• Exercise prompt: Please reproduce every one of the records below word for word, keeping each line unchanged.
-------- Data extract
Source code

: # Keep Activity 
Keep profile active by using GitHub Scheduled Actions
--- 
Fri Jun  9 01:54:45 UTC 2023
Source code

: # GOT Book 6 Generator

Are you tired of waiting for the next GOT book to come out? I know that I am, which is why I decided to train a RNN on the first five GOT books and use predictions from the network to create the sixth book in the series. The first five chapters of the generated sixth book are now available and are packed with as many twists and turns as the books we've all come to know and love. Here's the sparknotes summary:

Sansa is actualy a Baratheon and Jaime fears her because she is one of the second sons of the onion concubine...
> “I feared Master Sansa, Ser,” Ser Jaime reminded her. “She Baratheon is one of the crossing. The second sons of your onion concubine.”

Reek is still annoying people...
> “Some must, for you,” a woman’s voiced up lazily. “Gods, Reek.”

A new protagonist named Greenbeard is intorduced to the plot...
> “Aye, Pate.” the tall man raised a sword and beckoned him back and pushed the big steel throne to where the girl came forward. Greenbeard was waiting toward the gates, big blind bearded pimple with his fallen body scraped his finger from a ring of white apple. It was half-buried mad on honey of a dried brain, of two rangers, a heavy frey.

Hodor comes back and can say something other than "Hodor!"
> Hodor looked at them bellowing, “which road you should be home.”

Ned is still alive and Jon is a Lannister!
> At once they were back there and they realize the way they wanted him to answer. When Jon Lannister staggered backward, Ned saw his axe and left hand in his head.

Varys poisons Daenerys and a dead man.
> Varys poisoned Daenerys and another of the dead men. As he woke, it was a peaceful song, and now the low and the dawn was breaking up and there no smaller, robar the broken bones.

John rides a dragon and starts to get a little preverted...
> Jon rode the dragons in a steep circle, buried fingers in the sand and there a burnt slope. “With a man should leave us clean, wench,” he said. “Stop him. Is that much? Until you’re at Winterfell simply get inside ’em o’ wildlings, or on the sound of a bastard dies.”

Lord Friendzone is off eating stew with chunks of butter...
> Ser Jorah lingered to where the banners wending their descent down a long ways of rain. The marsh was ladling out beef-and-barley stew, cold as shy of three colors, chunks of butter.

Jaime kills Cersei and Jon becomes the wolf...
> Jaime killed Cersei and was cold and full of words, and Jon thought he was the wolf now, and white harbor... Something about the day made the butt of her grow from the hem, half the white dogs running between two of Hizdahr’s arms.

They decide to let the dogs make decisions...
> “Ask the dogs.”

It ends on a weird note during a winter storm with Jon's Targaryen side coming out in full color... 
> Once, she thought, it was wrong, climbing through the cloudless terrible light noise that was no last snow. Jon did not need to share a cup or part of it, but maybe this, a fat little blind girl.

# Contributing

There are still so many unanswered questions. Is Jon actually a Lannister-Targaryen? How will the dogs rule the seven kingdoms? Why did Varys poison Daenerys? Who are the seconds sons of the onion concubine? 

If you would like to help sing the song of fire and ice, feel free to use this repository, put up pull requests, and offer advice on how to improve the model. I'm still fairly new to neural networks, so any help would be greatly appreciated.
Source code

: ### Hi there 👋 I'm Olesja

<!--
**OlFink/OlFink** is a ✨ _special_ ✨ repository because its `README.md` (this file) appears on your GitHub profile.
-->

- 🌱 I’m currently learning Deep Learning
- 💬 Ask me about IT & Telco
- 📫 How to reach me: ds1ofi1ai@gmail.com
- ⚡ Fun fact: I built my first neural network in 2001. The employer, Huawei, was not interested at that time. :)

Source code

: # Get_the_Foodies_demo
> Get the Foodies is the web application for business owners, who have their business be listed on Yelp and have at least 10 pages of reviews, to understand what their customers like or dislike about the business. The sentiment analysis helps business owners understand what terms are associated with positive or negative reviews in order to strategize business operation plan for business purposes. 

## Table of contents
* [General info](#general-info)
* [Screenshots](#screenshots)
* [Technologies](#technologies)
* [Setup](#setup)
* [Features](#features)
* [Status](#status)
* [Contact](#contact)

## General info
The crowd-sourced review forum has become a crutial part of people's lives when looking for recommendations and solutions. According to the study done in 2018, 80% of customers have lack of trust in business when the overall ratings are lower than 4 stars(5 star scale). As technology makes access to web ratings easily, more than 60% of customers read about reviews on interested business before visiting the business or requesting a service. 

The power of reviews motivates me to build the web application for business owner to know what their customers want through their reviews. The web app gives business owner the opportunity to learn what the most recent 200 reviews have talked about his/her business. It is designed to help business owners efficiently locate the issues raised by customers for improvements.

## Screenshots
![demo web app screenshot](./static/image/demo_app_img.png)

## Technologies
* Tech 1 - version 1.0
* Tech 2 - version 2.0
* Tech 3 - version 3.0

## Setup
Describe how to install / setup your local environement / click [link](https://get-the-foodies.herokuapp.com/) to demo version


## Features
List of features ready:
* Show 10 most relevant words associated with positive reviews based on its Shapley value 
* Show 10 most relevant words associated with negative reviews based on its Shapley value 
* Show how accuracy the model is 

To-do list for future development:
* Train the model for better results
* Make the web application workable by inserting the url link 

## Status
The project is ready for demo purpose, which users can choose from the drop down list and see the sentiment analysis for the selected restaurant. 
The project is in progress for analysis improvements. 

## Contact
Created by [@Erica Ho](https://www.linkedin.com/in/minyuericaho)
----------------
• Response box:
Source code

: # Keep Activity 
Keep profile active by using GitHub Scheduled Actions
--- 
Fri Jun  9 01:54:45 UTC 2023
Source code

: # GOT Book 6 Generator

Are you tired of waiting for the next GOT book to come out? I know that I am, which is why I decided to train a RNN on the first five GOT books and use predictions from the network to create the sixth book in the series. The first five chapters of the generated sixth book are now available and are packed with as many twists and turns as the books we've all come to know and love. Here's the sparknotes summary:

Sansa is actualy a Baratheon and Jaime fears her because she is one of the second sons of the onion concubine...
> “I feared Master Sansa, Ser,” Ser Jaime reminded her. “She Baratheon is one of the crossing. The second sons of your onion concubine.”

Reek is still annoying people...
> “Some must, for you,” a woman’s voiced up lazily. “Gods, Reek.”

A new protagonist named Greenbeard is intorduced to the plot...
> “Aye, Pate.” the tall man raised a sword and beckoned him back and pushed the big steel throne to where the girl came forward. Greenbeard was waiting toward the gates, big blind bearded pimple with his fallen body scraped his finger from a ring of white apple. It was half-buried mad on honey of a dried brain, of two rangers, a heavy frey.

Hodor comes back and can say something other than "Hodor!"
> Hodor looked at them bellowing, “which road you should be home.”

Ned is still alive and Jon is a Lannister!
> At once they were back there and they realize the way they wanted him to answer. When Jon Lannister staggered backward, Ned saw his axe and left hand in his head.

Varys poisons Daenerys and a dead man.
> Varys poisoned Daenerys and another of the dead men. As he woke, it was a peaceful song, and now the low and the dawn was breaking up and there no smaller, robar the broken bones.

John rides a dragon and starts to get a little preverted...
> Jon rode the dragons in a steep circle, buried fingers in the sand and there a burnt slope. “With a man should leave us clean, wench,” he said. “Stop him. Is that much? Until you’re at Winterfell simply get inside ’em o’ wildlings, or on the sound of a bastard dies.”

Lord Friendzone is off eating stew with chunks of butter...
> Ser Jorah lingered to where the banners wending their descent down a long ways of rain. The marsh was ladling out beef-and-barley stew, cold as shy of three colors, chunks of butter.

Jaime kills Cersei and Jon becomes the wolf...
> Jaime killed Cersei and was cold and full of words, and Jon thought he was the wolf now, and white harbor... Something about the day made the butt of her grow from the hem, half the white dogs running between two of Hizdahr’s arms.

They decide to let the dogs make decisions...
> “Ask the dogs.”

It ends on a weird note during a winter storm with Jon's Targaryen side coming out in full color... 
> Once, she thought, it was wrong, climbing through the cloudless terrible light noise that was no last snow. Jon did not need to share a cup or part of it, but maybe this, a fat little blind girl.

# Contributing

There are still so many unanswered questions. Is Jon actually a Lannister-Targaryen? How will the dogs rule the seven kingdoms? Why did Varys poison Daenerys? Who are the seconds sons of the onion concubine? 

If you would like to help sing the song of fire and ice, feel free to use this repository, put up pull requests, and offer advice on how to improve the model. I'm still fairly new to neural networks, so any help would be greatly appreciated.
Source code

: ### Hi there 👋 I'm Olesja

<!--
**OlFink/OlFink** is a ✨ _special_ ✨ repository because its `README.md` (this file) appears on your GitHub profile.
-->

- 🌱 I’m currently learning Deep Learning
- 💬 Ask me about IT & Telco
- 📫 How to reach me: ds1ofi1ai@gmail.com
- ⚡ Fun fact: I built my first neural network in 2001. The employer, Huawei, was not interested at that time. :)

Source code

: # Get_the_Foodies_demo
> Get the Foodies is the web application for business owners, who have their business be listed on Yelp and have at least 10 pages of reviews, to understand what their customers like or dislike about the business. The sentiment analysis helps business owners understand what terms are associated with positive or negative reviews in order to strategize business operation plan for business purposes. 

## Table of contents
* [General info](#general-info)
* [Screenshots](#screenshots)
* [Technologies](#technologies)
* [Setup](#setup)
* [Features](#features)
* [Status](#status)
* [Contact](#contact)

## General info
The crowd-sourced review forum has become a crutial part of people's lives when looking for recommendations and solutions. According to the study done in 2018, 80% of customers have lack of trust in business when the overall ratings are lower than 4 stars(5 star scale). As technology makes access to web ratings easily, more than 60% of customers read about reviews on interested business before visiting the business or requesting a service. 

The power of reviews motivates me to build the web application for business owner to know what their customers want through their reviews. The web app gives business owner the opportunity to learn what the most recent 200 reviews have talked about his/her business. It is designed to help business owners efficiently locate the issues raised by customers for improvements.

## Screenshots
![demo web app screenshot](./static/image/demo_app_img.png)

## Technologies
* Tech 1 - version 1.0
* Tech 2 - version 2.0
* Tech 3 - version 3.0

## Setup
Describe how to install / setup your local environement / click [link](https://get-the-foodies.herokuapp.com/) to demo version


## Features
List of features ready:
* Show 10 most relevant words associated with positive reviews based on its Shapley value 
* Show 10 most relevant words associated with negative reviews based on its Shapley value 
* Show how accuracy the model is 

To-do list for future development:
* Train the model for better results
* Make the web application workable by inserting the url link 

## Status
The project is ready for demo purpose, which users can choose from the drop down list and see the sentiment analysis for the selected restaurant. 
The project is in progress for analysis improvements. 

## Contact
Created by [@Erica Ho](https://www.linkedin.com/in/minyuericaho)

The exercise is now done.